O Cenário Geral da Disparidade Salarial no Brasil

Em 2024, o mercado de trabalho brasileiro, que abrangia 10,6 milhões de empresas e organizações, registrava um salário médio mensal de R$ 3,9 mil. Em uma análise por gênero, homens recebiam, em média, R$ 4,2 mil, enquanto mulheres auferiam R$ 3,9 mil. Isso significa que a remuneração feminina correspondia a 85,8% da masculina, ou que o salário dos homens era 16,6% superior. Esses dados são parte do Cadastro Central de Empresas (Cempre), que reúne informações de diversos tipos de organizações ativas.

Proporcionalidade Salarial em Entidades Sem Fins Lucrativos

Ao segmentar os registros do Cadastro Nacional da Pessoa Jurídica (CNPJ) por natureza jurídica, o IBGE constatou que nas entidades sem fins lucrativos, a remuneração das mulheres atinge 95,3% do salário masculino. Para ser mais específico, mulheres nestas entidades ganhavam R$ 3.589,82, enquanto homens recebiam R$ 3.768,81. Esta categoria inclui organizações sociais, fundações privadas, sindicatos, condomínios e organizações religiosas.

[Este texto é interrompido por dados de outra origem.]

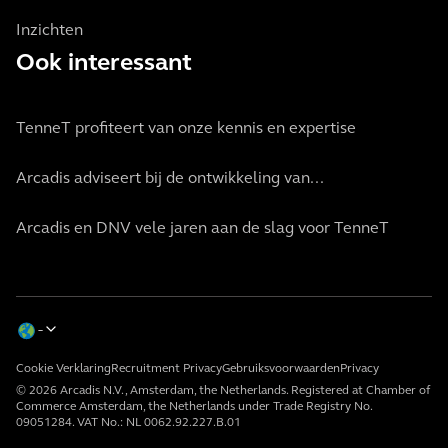
Inzichten
Ook interessant
TenneT profiteert van onze kennis en expertise
Arcadis adviseert bij de ontwikkeling van...
Arcadis en DNV vele jaren aan de slag voor TenneT
Cookie Verklaring
Recruitment Privacy
Gebruiksvoorwaarden
Privacy
© 2026 Arcadis N.V., Amsterdam, the Netherlands. Registered at Chamber of
Commerce Amsterdam, the Netherlands under Trade Registry No.
09051284. VAT No.: NL 0062.92.227.B.01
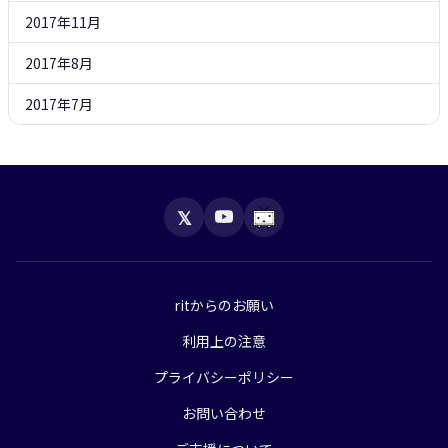
2017年11月
2017年8月
2017年7月
𝕏
ritからのお願い
利用上の注意
プライバシーポリシー
お問い合わせ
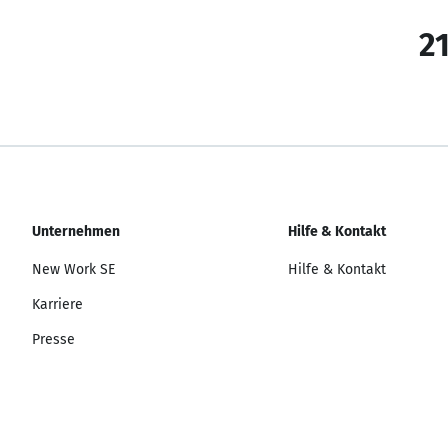
21
Unternehmen
Hilfe & Kontakt
New Work SE
Hilfe & Kontakt
Karriere
Presse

Diferenças em Empresas e no Setor Público

Em contraste, nas empresas, a disparidade salarial é mais acentuada, com mulheres recebendo o equivalente a 78,1% do salário dos homens (R$ 2.996,79 contra R$ 3.838,67). Na administração pública, que abrange as três esferas de governo e os Poderes Legislativo, Executivo e Judiciário, a proporção é um pouco mais equilibrada, com mulheres ganhando 82% do que seus colegas masculinos (R$ 4.967,51 versus R$ 6.058,19).

Análise das Causas para a Menor Disparidade

Caroline Santos, gerente de Análise e Disseminação do IBGE, indicou que a maior aproximação salarial em entidades sem fins lucrativos requer um estudo mais aprofundado. No entanto, ela sugeriu que muitas dessas entidades, por atuarem predominantemente na assistência social, podem ter uma preocupação maior com a igualdade na colocação de seus colaboradores.

Outra hipótese relevante é a concentração de mulheres em setores como assistência social, saúde e educação, que são áreas fortes nestas organizações. A maior inserção feminina em certas atividades pode, por sua vez, reduzir a disparidade salarial média nesses segmentos, embora seja importante notar que muitas dessas funções são historicamente remuneradas com salários mais baixos.

Legislação e Desafios Persistentes na Igualdade Salarial

Apesar da Lei 14.611, sancionada em julho de 2023, que visa assegurar salários iguais para homens e mulheres na mesma função, a diferença nas remunerações médias persiste. Isso se deve a fatores como a menor presença feminina em cargos de chefia e as interrupções na carreira frequentemente ligadas à maternidade, que continuam a impactar a trajetória profissional das mulheres.

Panorama do Emprego no Brasil

O levantamento do IBGE para 2024 identificou 10,6 milhões de CNPJs ativos, empregando um total de 68 milhões de pessoas, sendo 54,2 milhões assalariados e 13,8 milhões sócios ou proprietários. A distribuição por natureza jurídica mostrou 9,5 milhões de empresas, 1,1 milhão de entidades sem fins lucrativos e 59,4 mil instituições da administração pública.

Com uma mudança metodológica em 2022, a série histórica atual mostra que o número de empresas e organizações cresceu 12,5% em dois anos, partindo de 9,4 milhões em 2022. O total de pessoas ocupadas também registrou um aumento de 8,4% no mesmo período.